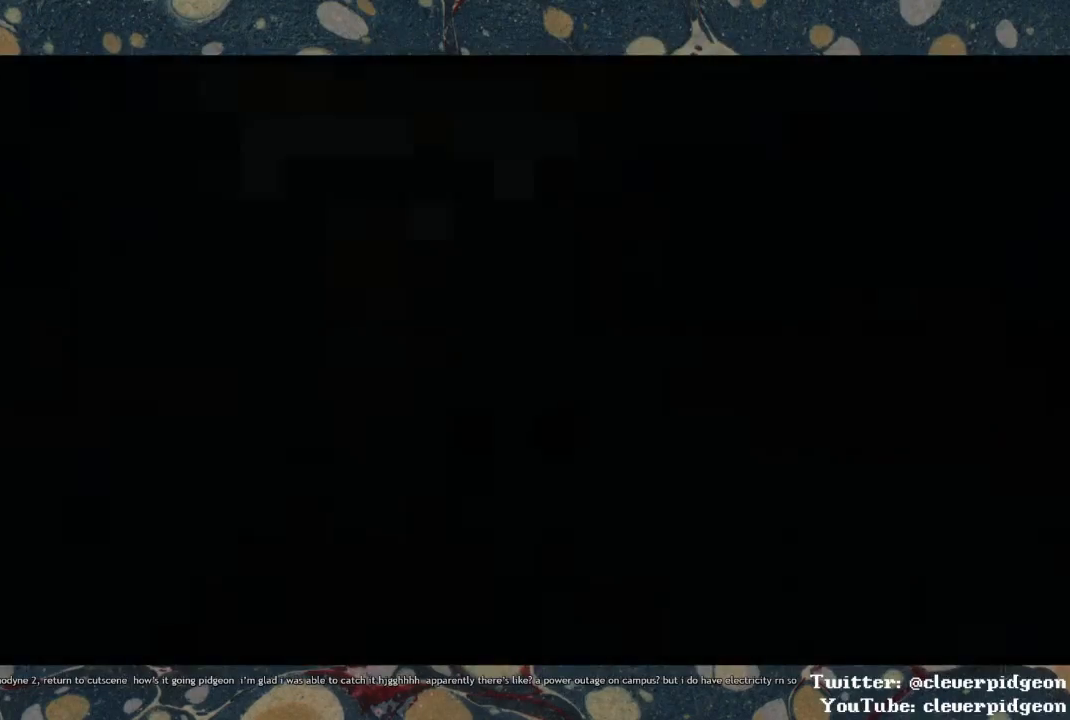
{"buttons": ["CROSS"], "left_stick": "center", "right_stick": "center", "events": [[200, "left_stick", "center"]]}
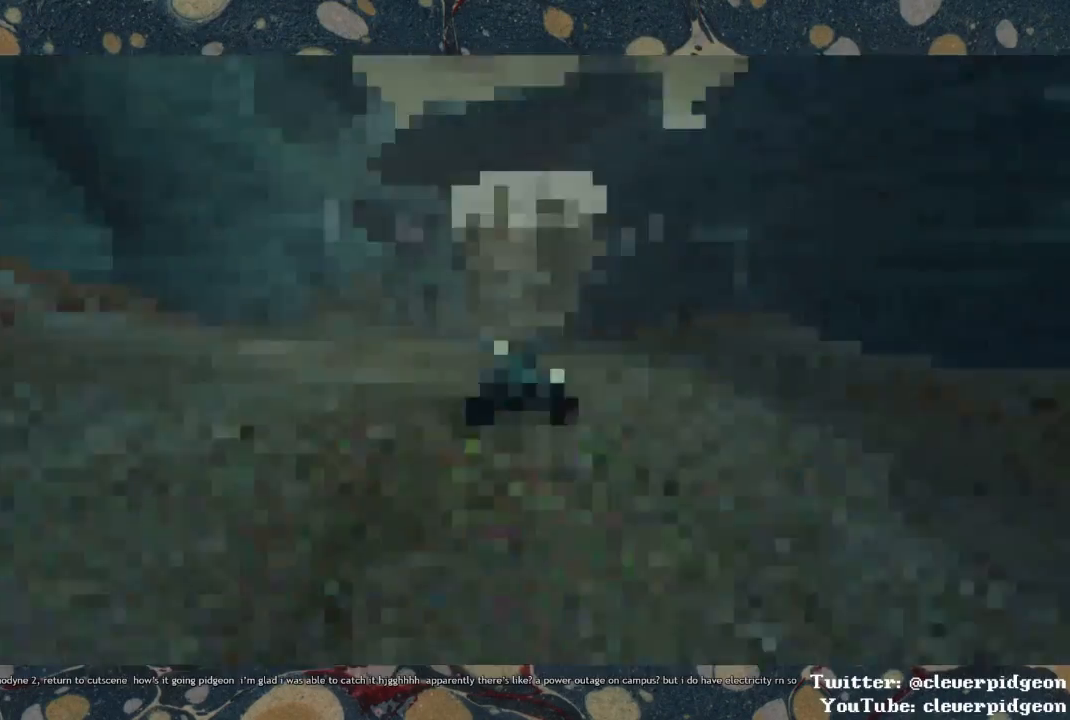
{"buttons": ["CROSS"], "left_stick": "center", "right_stick": "center", "events": []}
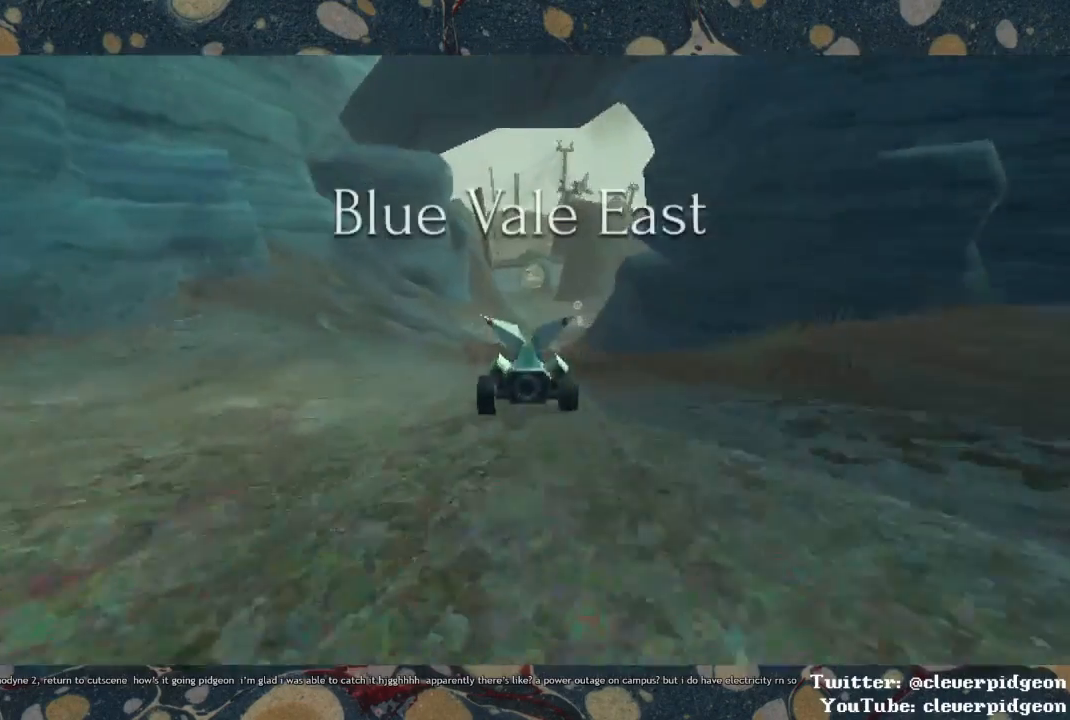
{"buttons": ["CROSS"], "left_stick": "center", "right_stick": "center", "events": [[117, "left_stick", "right"], [317, "left_stick", "center"]]}
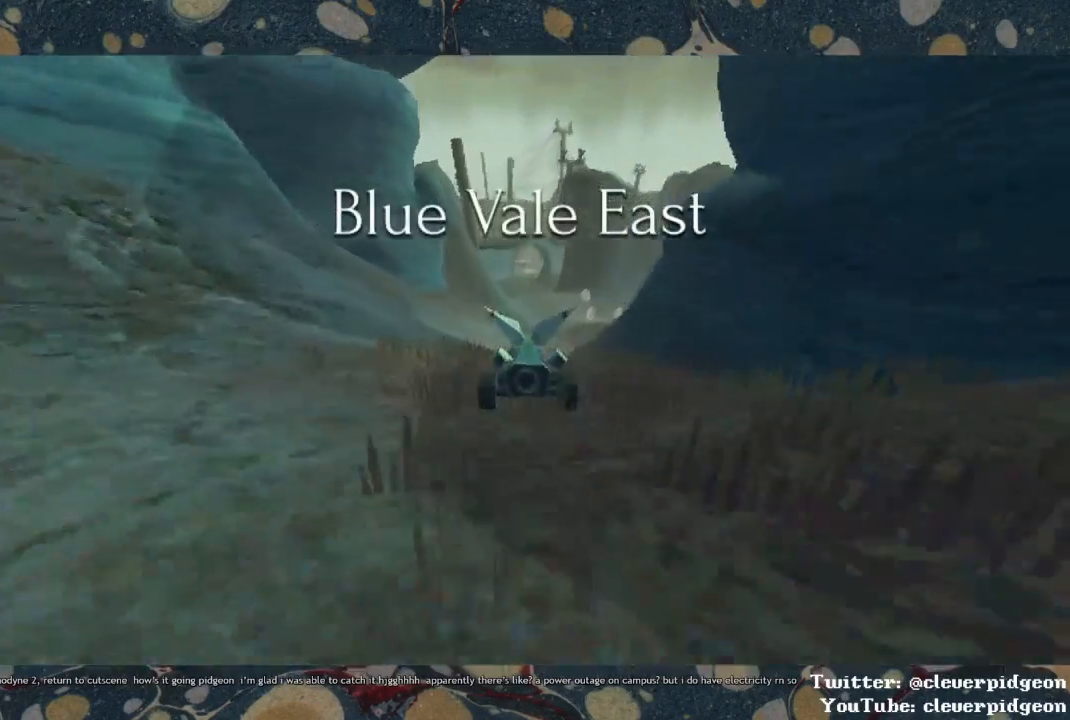
{"buttons": ["CROSS"], "left_stick": "right", "right_stick": "center", "events": [[300, "left_stick", "right"]]}
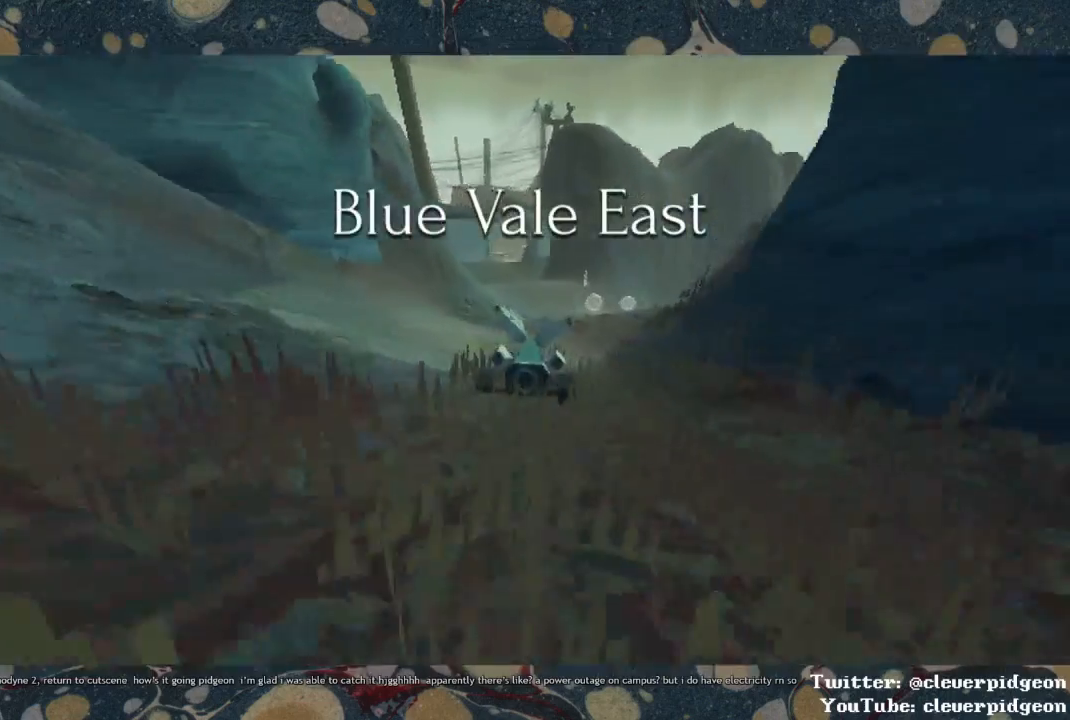
{"buttons": ["CROSS"], "left_stick": "center", "right_stick": "center", "events": [[483, "left_stick", "center"]]}
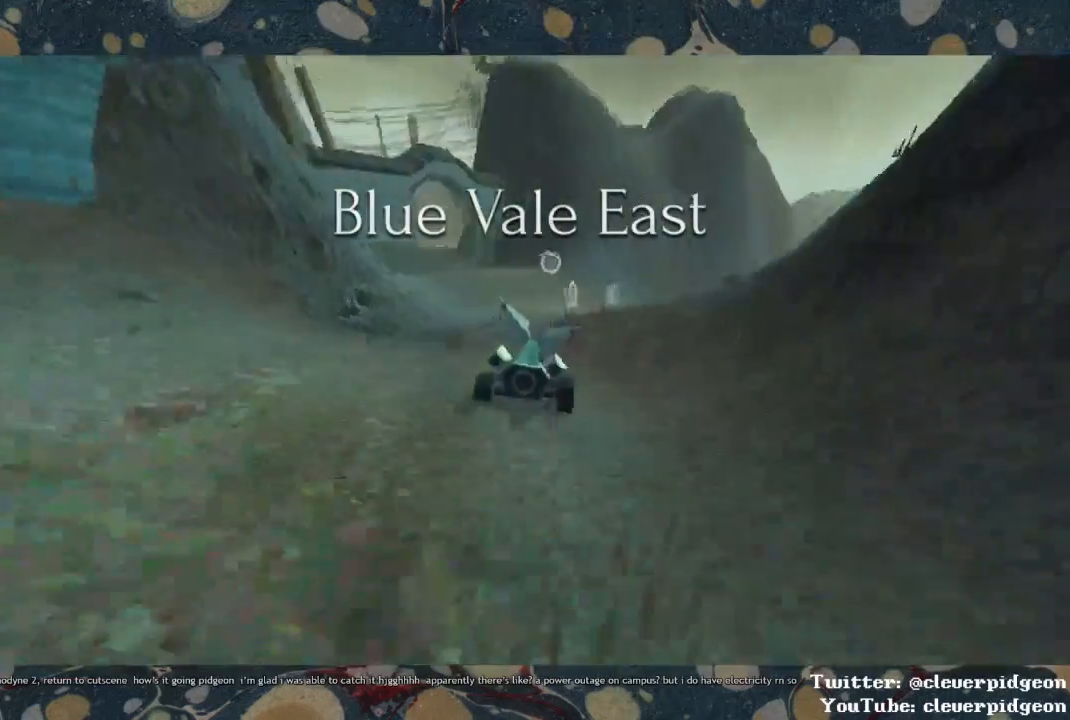
{"buttons": ["CROSS"], "left_stick": "right", "right_stick": "center", "events": [[83, "left_stick", "right"]]}
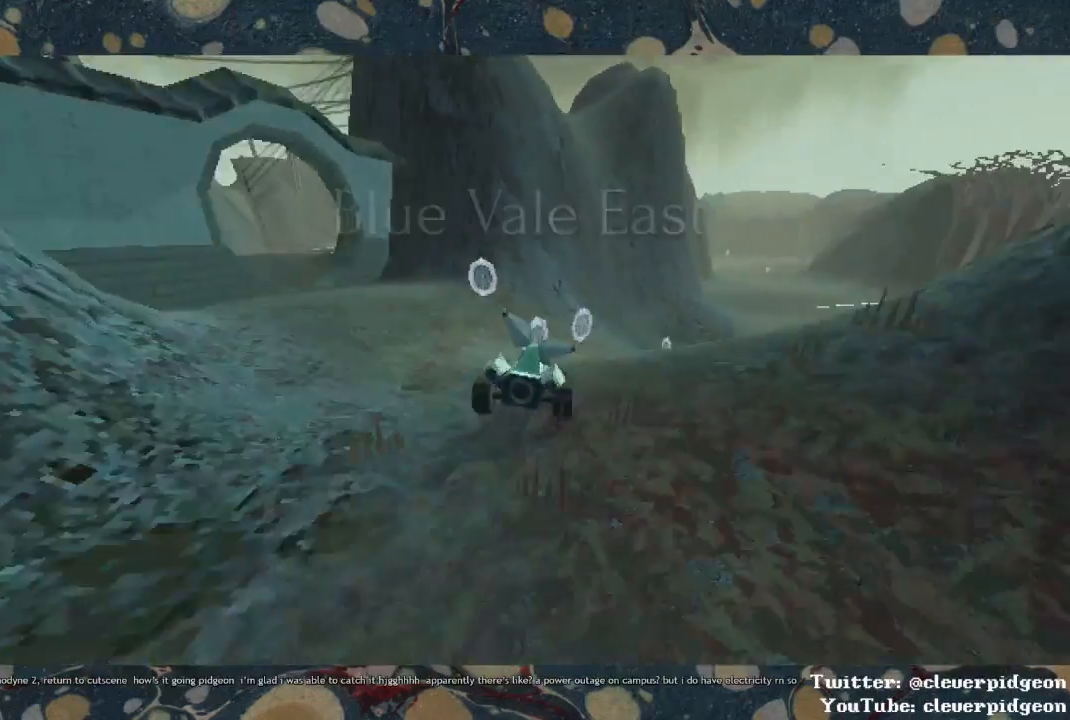
{"buttons": ["CROSS"], "left_stick": "center", "right_stick": "center", "events": [[400, "left_stick", "center"]]}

**PROBLEM DETAILS**
Extract every line of the data exactly; pictures stay out.

**EXERCISE SOLUTION**
{"buttons": ["CROSS"], "left_stick": "center", "right_stick": "center", "events": [[200, "left_stick", "center"]]}
{"buttons": ["CROSS"], "left_stick": "center", "right_stick": "center", "events": []}
{"buttons": ["CROSS"], "left_stick": "center", "right_stick": "center", "events": [[117, "left_stick", "right"], [317, "left_stick", "center"]]}
{"buttons": ["CROSS"], "left_stick": "right", "right_stick": "center", "events": [[300, "left_stick", "right"]]}
{"buttons": ["CROSS"], "left_stick": "center", "right_stick": "center", "events": [[483, "left_stick", "center"]]}
{"buttons": ["CROSS"], "left_stick": "right", "right_stick": "center", "events": [[83, "left_stick", "right"]]}
{"buttons": ["CROSS"], "left_stick": "center", "right_stick": "center", "events": [[400, "left_stick", "center"]]}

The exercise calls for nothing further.